# Newbie needs advice



## Bassman13 (Oct 15, 2021)

Newbie here in need of your valued advice. I am going to look at a 2010 AWD Rogue today that in the pictures looks pretty clean
It has 110,000 and 2 previous owners. I ordered a carfax from a friend of mine and it should have it shortly. I'm told by the used car dealer
that his Auto Check report indicates no accidents. 
My major concern is the CVT transmission in these cars. At 110K on the clock, should I expect a major transmission repair in the near future.?
Any other hints would be much appreciated. So hard to find a nice second car with low mileage these days unless you want to spend big$
for a certified one off a new car dealers lot. Thanks for any replies!


----------



## rogoman (Dec 16, 2004)

When you test drive the rogue, Listen very carefully for any whining sound, especially at 40 mph, this may be an indication of CVT chain wear. Also feel for any judder; judder will be most pronounced on a moderate to steep incline with light acceleration. Let off the gas at mid-hill, let the car coast momentarily down to 20~30 mph, then apply enough pedal to roll back up to speed. It should transition smoothly. If you feel any shuddering or surging, or the tach starts jumping around without pedal input, that's judder.

To enhance longevity, *the CVT fluid should always be replaced every 30,000 mi*. When the fluid stays in too long, the chemical properties of the fluid get compromised and it can no longer provide that cushion that's so needed between the steel belt and the cones. The fluid has two great enemies, and temperature is only one of them. The other is shearing force generated by normal operation of the belt, which increases on hills or with a load. This gradually breaks down and shortens the long-chain molecules that cushion the belt. You can generally deduce that by l*ooking at the fluid*; if it's very dark brown and has a burnt odor, it's shot!


----------



## Bassman13 (Oct 15, 2021)

rogoman said:


> When you test drive the rogue, Listen very carefully for any whining sound, especially at 40 mph, this may be an indication of CVT chain wear. Also feel for any judder; judder will be most pronounced on a moderate to steep incline with light acceleration. Let off the gas at mid-hill, let the car coast momentarily down to 20~30 mph, then apply enough pedal to roll back up to speed. It should transition smoothly. If you feel any shuddering or surging, or the tach starts jumping around without pedal input, that's judder.
> 
> To enhance longevity, *the CVT fluid should always be replaced every 30,000 mi*. When the fluid stays in too long, the chemical properties of the fluid get compromised and it can no longer provide that cushion that's so needed between the steel belt and the cones. The fluid has two great enemies, and temperature is only one of them. The other is shearing force generated by normal operation of the belt, which increases on hills or with a load. This gradually breaks down and shortens the long-chain molecules that cushion the belt. You can generally deduce that by l*ooking at the fluid*; if it's very dark brown and has a burnt odor, it's shot!

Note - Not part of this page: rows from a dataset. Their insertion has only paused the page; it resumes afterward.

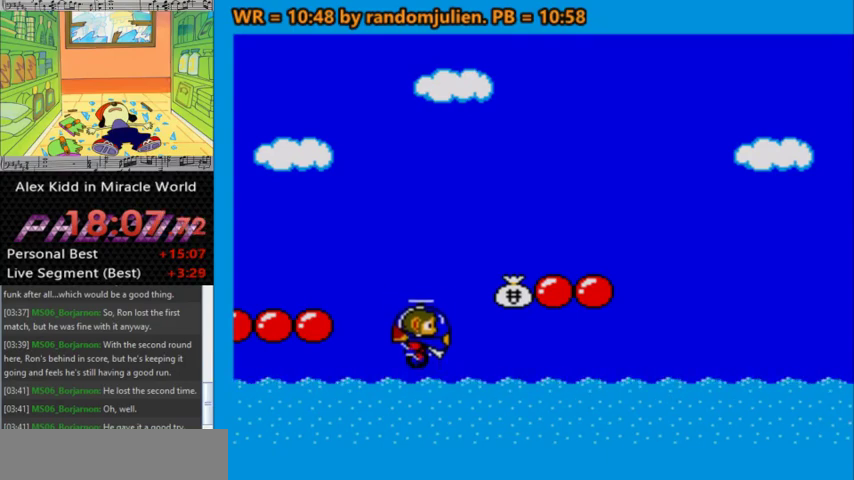
{"keys": [], "events": [[67, "a", "down"], [200, "a", "up"]]}
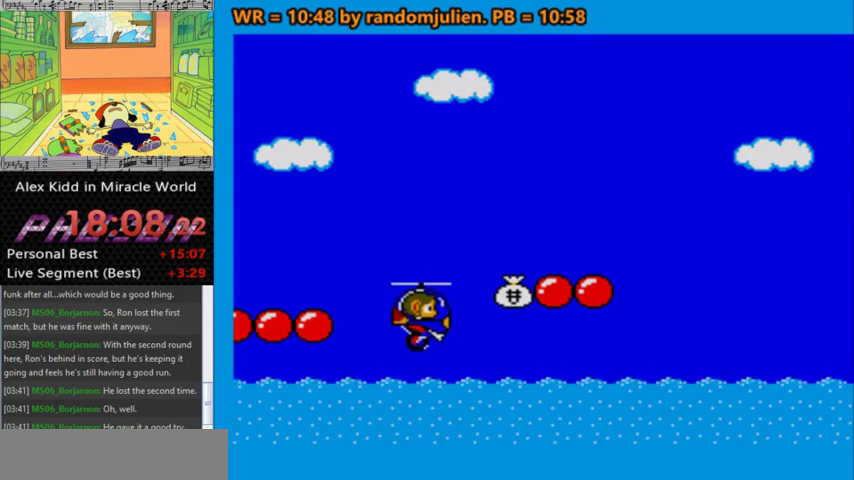
{"keys": ["a", "right"], "events": [[33, "a", "down"], [133, "a", "up"], [467, "a", "down"], [500, "right", "down"]]}
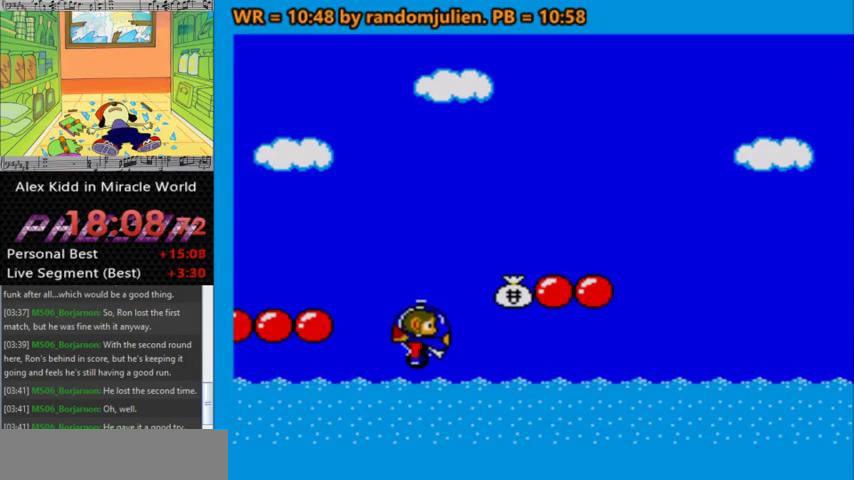
{"keys": ["a"], "events": [[33, "a", "up"], [133, "right", "up"], [233, "a", "down"], [300, "a", "up"], [367, "a", "down"], [433, "a", "up"], [467, "a", "down"]]}
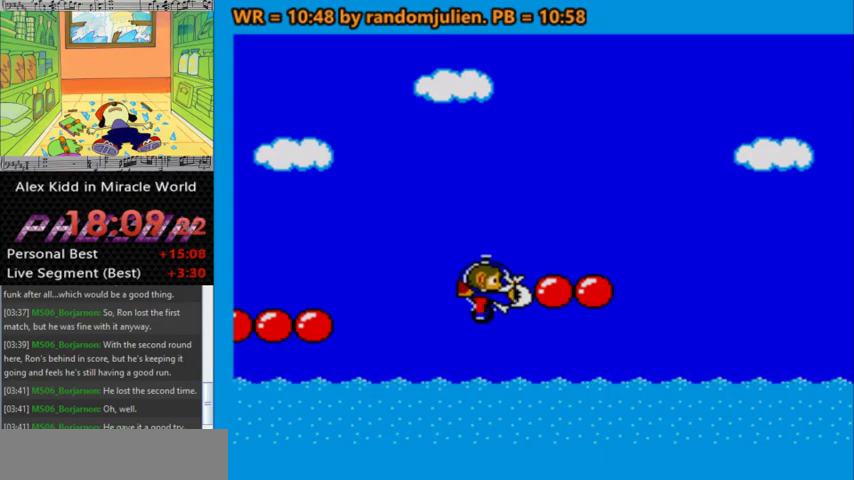
{"keys": [], "events": [[100, "a", "up"], [300, "left", "down"], [500, "left", "up"]]}
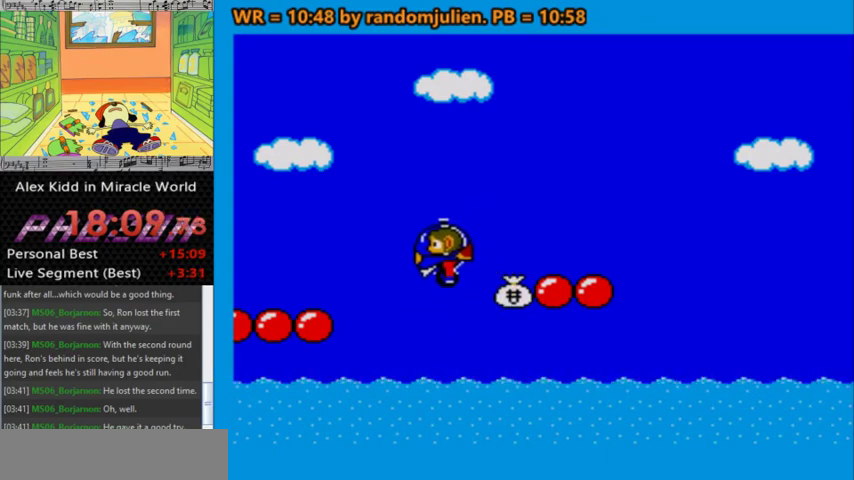
{"keys": ["right"], "events": [[267, "right", "down"]]}
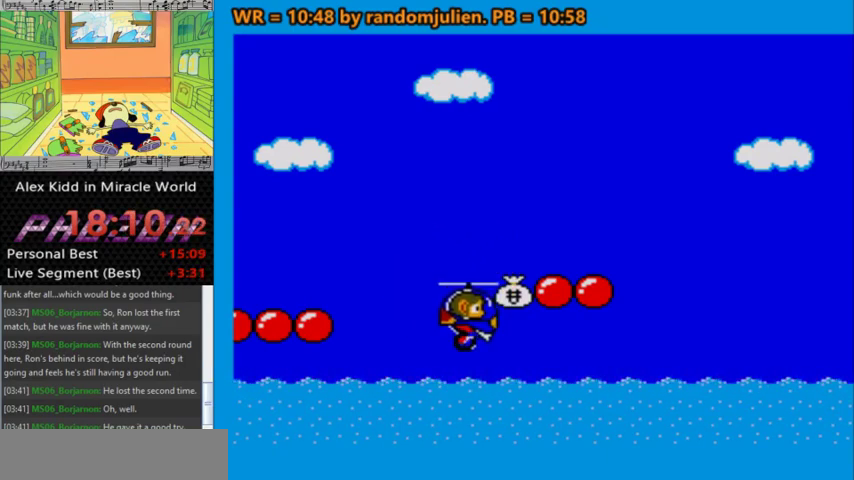
{"keys": ["a", "left"], "events": [[233, "a", "down"], [333, "left", "down"], [333, "right", "up"]]}
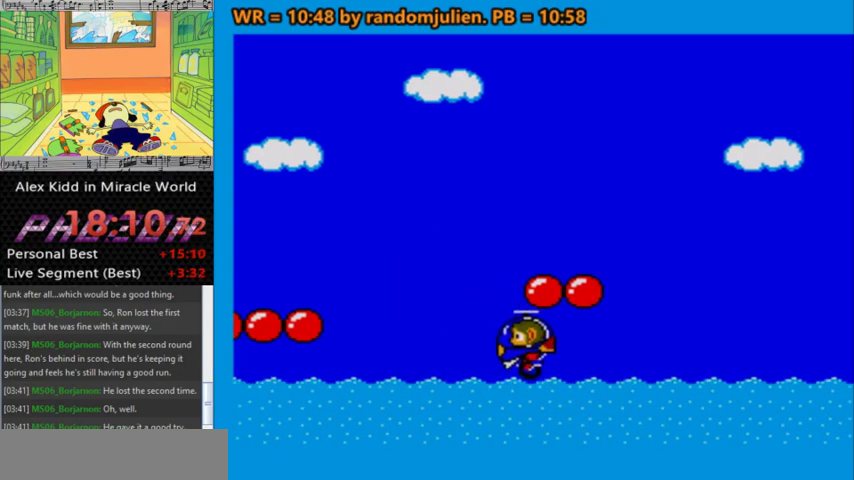
{"keys": ["left"], "events": [[200, "a", "up"]]}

Thanks for the good information!
Will do.


----------



## VStar650CL (Nov 12, 2020)

The main thing with the CVT is that it hasn't overheated. There are two parameters stored in the TCM called CVT-A and CVT-B that are basically a record of overheated fluid, both should be zero. Unfortunately, only high-end scanners can generally read them. If either one is non-0, you can probably expect issues. If they are both zero, give it a couple of immediate fluid changes just on general principles, and consider having a cooler kit installed. Nissan makes a very nice (but pricey) one for the gen1 Rogues, consider it a big plus if the vehicle already has one.


----------